China’s path to a greener economy needs to be underpinned by a stable supply of energy, Premier Li Keqiang said in a release on Monday following a meeting of the National Energy Commission last week. Before establishing a timetable for peaking carbon emissions by the end of the decade, the country needs to conduct an in-depth assessment of how it has handled the recent power crunch, he said.
The comments, just weeks before crucial climate negotiations open in Glasgow, Scotland, could be contentious given the need to accelerate efforts to mitigate global warming.
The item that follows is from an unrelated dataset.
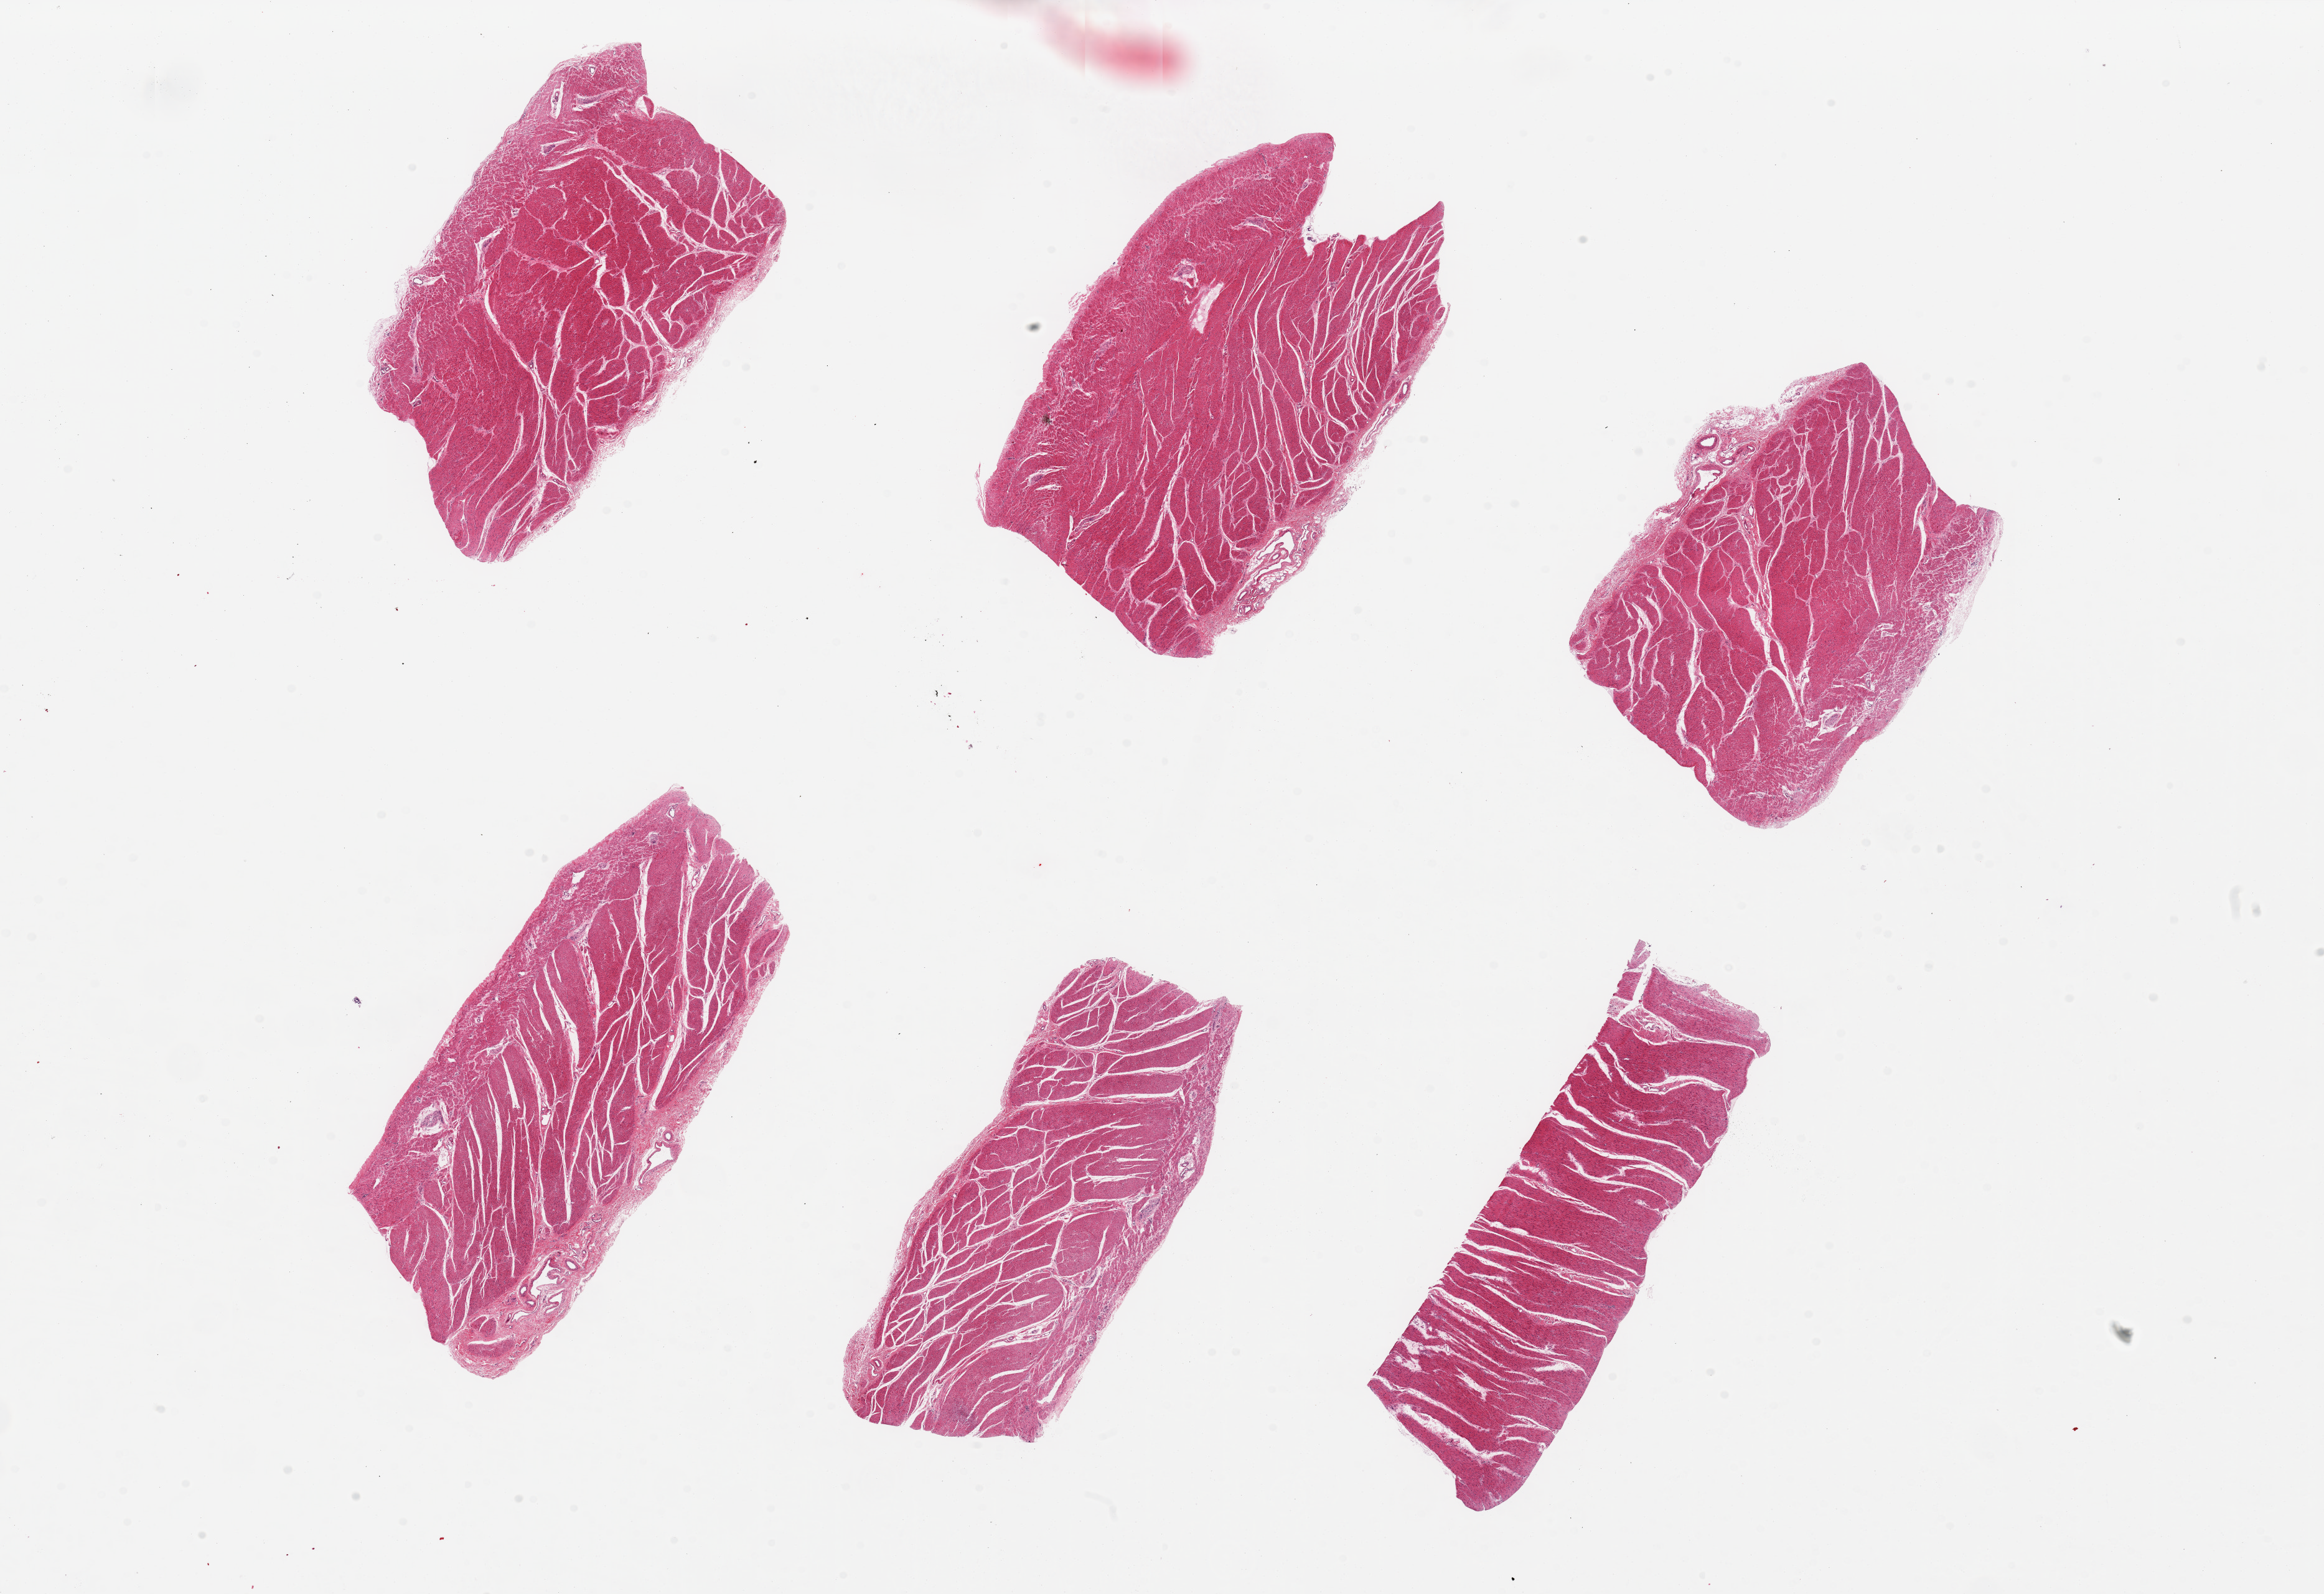
Whole-slide image, haematoxylin and eosin stain — low-resolution overview of the scanned area, about 29.5 x 20.3 mm (acquisition: 20x scan), PAXgene-fixed, paraffin-embedded tissue, target tissue: sigmoid colon, tissue donor sample. Donor sex: female.
• pathologist's review note for this sample: 6 pieces, up to 7x3mm; all muscularis, good specimens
Without additional commitments from China — which the U.S. and U.K. have long been calling for — the conference known as COP26 is unlikely to be a success.
There had been an expectation among some of those helping to draft the plan for China’s energy transition that the 2030 road map could be publicly released before the week-long National Day holidays that began Oct. 1, according to people familiar with the situation, who asked not to be identified because the information isn’t public.
In a statement that highlighted the need to continue building up the nation’s capacity in fossil fuels, from coal to oil and shale gas, Li said that China needs to prioritize its economic development, which “holds the key to solving all its problems.”
“Energy security should be the premise on which a modern energy system is built, and the capacity for energy self-supply should be enhanced,” he said. That means the twin goals of peak emissions by 2030 and carbon neutrality by 2060 should be achieved in a “sound and well-paced” manner that will require “long and hard” effort, according to Li.
In a separate speech on Tuesday, China’s President Xi Jinping said the country still intends to set out more precise details on how it will peak carbon emissions in key areas, without giving a timetable for the release.
Xi said last month that China plans to stop building new coal-fired power plants in other nations, though the U.S. and others are continuing to urge China to move faster to reduce its own reliance on the fossil fuel.
Underscoring the urgency of the situation in China, thermal coal futures surged to a record for a second day on Tuesday as another key mining region suffered flooding, complicating efforts to boost supply and halt the escalating energy crisis.
Premier Li also called for an end to the “indiscriminate approach” taken by some Chinese regions to limiting electricity supplies and coal output, as well as “campaign-style” efforts to cut carbon emissions.
Instead, the government will work to “keep homes in the north warm and safe this winter, and ensure the stability of industrial and supply chains and sustained, steady economic development,” according to the statement.